Monday , January 18 2021

India and China grow faster than the rest of the world

India and China grow faster than the rest of the world
Photo: NASA

China and India – two economic power plants in Asia – contributing significantly to land planning, a new global survey published Monday found.

The world now has around 5.5 million square kilometers of extra green leaf area around the year compared to 2000. Much of this increase is due to greener in China and India. China has contributed 25 percent to this increase, while India added 6.8 percent of total global net growth in the magazine area between 2000 and 2017.

The contribution to greening in the two countries is much higher, although they have less vegetation than some developed countries. China has 6.6% and India only 2.7% of the global weighted area. The increase in total leaf area recorded in India is the same as in the United States or Canada, each of which has three times more vegetated area.

Green refers to the increase in the total leaf area – forests, crops, orchards, monoculture plantations, commercial plantations.

The increase in green areas is mostly due to an increase in food production in 35 percent in both countries with multiple crops accompanied by fertilizer use and surface availability and groundwater spillage. China has also taken great rejuvenation of forest areas and afforestation of buried lands.

In China, the growth of forests (42%) and crops (32%), but in India, it is mainly from grassland (82%) with minor contributions from forests (4.4%).

Previous studies had identified carbon dioxide fertilization as the main cause of green soils. But this study has shown that greening is more due to land use changes. The study is based on satellite data from MODIS sensors from NASA. These sensors see the entire earth twice a day at 500 meters of resolution.

"China and India account for one third of the greener, but contain only 9% of the global weighted land. This is a surprising finding given the general perception that there is soil degradation in populous countries due to over-exploitation," Chi Chen from the Department of Earth and Environment at Boston University, senior researcher, told India Science Wire. The study has been published in the journal Nature's sustainability.

However, experts feel that the increase in greener crops and plantations should not be seen as compensation for forest loss in Brazil, Indonesia and other parts of the world. "Green because of intensive farming does not improve the soil wash, because green carbon quickly returns to the atmosphere," Dr. explained. Victor Brovkin from the Max Planck Institute for Meteorology, Germany, also co-authored the study.

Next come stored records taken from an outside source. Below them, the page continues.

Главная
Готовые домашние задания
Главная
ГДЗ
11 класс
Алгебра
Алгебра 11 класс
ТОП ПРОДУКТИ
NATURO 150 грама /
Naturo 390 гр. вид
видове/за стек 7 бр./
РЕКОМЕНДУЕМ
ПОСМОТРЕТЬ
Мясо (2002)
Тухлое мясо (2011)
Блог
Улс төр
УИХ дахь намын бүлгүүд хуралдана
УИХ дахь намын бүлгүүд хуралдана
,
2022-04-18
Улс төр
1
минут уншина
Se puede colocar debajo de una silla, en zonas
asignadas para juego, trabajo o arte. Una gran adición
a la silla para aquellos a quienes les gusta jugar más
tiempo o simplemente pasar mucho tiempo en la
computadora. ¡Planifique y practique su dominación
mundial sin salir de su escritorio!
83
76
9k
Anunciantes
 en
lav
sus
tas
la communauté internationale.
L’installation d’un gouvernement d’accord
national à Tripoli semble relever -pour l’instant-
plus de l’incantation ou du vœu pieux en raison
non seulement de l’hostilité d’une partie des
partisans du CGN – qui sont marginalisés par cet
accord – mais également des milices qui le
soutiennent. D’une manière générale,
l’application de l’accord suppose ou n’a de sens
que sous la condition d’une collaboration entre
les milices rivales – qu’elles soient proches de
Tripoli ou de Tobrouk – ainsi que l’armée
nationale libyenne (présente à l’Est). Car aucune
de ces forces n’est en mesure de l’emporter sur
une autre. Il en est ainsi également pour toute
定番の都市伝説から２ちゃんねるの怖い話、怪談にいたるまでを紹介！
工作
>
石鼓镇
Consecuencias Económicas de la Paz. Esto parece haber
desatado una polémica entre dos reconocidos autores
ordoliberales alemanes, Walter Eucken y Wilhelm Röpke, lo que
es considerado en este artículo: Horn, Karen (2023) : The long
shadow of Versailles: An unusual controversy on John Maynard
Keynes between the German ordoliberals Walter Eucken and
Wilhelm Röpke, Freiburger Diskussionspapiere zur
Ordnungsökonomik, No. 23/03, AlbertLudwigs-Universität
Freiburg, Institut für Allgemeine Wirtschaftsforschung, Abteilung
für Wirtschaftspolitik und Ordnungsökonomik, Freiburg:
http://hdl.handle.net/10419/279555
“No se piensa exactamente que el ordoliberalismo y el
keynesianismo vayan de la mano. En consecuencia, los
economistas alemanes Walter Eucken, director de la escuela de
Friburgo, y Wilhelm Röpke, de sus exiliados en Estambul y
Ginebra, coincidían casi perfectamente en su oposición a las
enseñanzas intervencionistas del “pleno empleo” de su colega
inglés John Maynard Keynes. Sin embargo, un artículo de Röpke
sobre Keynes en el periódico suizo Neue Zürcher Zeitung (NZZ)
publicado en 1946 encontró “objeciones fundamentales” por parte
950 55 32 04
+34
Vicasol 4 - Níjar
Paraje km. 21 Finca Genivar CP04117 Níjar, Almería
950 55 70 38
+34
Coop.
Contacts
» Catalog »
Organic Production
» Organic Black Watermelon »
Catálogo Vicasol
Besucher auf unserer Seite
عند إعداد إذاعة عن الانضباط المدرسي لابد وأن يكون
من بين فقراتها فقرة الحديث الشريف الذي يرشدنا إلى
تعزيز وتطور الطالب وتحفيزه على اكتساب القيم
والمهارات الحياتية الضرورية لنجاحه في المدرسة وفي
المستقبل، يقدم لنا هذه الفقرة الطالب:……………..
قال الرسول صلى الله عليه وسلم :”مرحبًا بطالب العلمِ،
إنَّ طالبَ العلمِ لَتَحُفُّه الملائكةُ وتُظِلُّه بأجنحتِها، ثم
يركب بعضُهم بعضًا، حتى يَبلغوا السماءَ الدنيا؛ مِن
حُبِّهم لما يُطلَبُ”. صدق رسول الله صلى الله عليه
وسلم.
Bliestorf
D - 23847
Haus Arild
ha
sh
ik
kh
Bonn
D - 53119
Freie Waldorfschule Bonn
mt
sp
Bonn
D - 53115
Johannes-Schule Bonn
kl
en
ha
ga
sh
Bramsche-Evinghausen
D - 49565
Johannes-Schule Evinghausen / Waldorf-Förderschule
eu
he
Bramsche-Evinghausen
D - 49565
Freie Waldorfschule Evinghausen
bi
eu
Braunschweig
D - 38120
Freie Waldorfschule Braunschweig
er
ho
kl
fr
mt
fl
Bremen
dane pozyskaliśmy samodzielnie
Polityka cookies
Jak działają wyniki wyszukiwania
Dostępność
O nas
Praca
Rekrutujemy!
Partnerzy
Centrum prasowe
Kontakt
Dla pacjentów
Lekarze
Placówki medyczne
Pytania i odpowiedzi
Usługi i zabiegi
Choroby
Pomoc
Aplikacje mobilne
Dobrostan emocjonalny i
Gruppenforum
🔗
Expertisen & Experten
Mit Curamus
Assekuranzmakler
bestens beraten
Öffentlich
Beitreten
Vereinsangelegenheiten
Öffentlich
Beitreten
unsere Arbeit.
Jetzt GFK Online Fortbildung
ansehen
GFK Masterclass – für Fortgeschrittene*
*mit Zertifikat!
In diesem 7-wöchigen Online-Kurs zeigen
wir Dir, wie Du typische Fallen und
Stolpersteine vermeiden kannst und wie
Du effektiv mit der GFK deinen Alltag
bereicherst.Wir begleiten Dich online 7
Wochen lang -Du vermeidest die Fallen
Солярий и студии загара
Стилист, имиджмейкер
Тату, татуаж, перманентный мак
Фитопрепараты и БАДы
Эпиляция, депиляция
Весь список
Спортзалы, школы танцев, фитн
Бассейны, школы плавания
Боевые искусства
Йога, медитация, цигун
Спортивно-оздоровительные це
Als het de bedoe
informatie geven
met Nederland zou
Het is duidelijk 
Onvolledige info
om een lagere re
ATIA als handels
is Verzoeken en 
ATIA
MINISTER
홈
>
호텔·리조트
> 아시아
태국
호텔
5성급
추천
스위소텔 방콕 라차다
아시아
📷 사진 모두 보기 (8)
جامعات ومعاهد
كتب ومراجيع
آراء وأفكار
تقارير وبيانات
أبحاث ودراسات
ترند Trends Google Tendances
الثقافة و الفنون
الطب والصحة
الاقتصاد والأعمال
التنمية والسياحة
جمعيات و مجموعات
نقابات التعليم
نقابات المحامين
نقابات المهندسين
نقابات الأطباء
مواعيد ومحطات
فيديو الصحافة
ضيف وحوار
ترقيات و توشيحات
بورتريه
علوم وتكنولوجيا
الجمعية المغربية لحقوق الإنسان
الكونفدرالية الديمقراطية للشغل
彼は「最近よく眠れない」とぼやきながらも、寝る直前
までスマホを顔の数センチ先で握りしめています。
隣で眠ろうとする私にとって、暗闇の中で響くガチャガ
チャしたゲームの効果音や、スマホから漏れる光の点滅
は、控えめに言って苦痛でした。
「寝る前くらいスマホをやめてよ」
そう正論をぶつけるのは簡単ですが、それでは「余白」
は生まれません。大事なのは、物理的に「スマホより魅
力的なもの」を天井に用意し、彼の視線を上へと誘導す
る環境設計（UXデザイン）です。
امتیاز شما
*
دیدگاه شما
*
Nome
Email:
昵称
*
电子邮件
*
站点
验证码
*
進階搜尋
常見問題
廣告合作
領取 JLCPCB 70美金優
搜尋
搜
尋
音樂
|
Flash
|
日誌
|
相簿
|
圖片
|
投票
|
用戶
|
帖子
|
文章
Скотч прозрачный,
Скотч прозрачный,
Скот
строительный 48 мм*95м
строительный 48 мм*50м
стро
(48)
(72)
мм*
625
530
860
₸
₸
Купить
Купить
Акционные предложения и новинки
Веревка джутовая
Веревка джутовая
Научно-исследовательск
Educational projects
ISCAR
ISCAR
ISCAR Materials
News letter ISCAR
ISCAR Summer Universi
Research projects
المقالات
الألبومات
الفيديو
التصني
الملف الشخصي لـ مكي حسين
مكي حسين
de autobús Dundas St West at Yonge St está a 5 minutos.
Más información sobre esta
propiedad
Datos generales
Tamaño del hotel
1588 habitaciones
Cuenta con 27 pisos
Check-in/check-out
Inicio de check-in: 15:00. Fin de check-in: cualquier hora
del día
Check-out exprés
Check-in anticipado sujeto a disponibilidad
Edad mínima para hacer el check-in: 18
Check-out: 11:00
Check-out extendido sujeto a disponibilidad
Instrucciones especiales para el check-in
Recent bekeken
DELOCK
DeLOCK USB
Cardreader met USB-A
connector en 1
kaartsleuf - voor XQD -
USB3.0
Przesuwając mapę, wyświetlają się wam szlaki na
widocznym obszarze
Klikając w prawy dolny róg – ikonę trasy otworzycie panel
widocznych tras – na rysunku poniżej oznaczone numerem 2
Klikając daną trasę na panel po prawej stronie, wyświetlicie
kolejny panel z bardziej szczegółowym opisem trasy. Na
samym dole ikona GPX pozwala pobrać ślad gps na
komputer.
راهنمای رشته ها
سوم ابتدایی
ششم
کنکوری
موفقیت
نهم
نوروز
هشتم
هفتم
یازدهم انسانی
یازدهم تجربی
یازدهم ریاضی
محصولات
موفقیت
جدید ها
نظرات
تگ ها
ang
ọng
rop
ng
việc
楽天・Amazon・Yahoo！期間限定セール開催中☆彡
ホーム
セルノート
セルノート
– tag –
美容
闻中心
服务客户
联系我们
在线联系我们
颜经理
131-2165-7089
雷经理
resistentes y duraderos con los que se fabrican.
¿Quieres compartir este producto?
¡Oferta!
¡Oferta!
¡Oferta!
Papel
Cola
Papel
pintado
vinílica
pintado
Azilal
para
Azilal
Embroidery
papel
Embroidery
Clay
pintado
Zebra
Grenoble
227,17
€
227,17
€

"Since the forest's contribution to India's greenery is less (4%), it has not been studied in detail in this study. However, it is important that we find a global greener trend in natural vegetation (forests) in India, as opposed to some recent ones. studies that report a browning trend, "said Dr. Rajiv Kumar Chaturvedi (BITS Pilani, Goa campus) and a member of research team while talking to India Science Wire.

On the question of how the new study compares with the forest area statistics from the Indian Forest Survey (FSI), Dr. Chaturvedi states that the two cannot be compared, as both have different connections and objectives. "I believe that the FSI estimates should be more robust as their estimates should be based on thousands of field observations, in addition to satellite data. However, FSI estimates will be more credible if their soil data and satellite rating are made publicly available and subject to strict peer review. "he added.

The research team included Chi Chen, Taejin Park, Baodong Xu and Ranga B. Myneni (Boston University); Xuhui Wang, Shilong Piao, Zaichun Zhu (Peking University); Rajiv K. Chaturvedi (BITS, Goa campus); Richard Fuchs (Department of Meteorology and Climate Research, Germany); Victor Brovkin (Max Planck Institute of Meteorology, Germany); Philippe Ciais (Université Paris Saclay, France); Rasmus Fensholt (University of Copenhagen); Hans Tømmervik (Norwegian Institute for Natural Research); Govindasamy Bala (Indian Institute of Science, Bangalore); Ramakrishna R. Nemani (NASA Ames Research Center).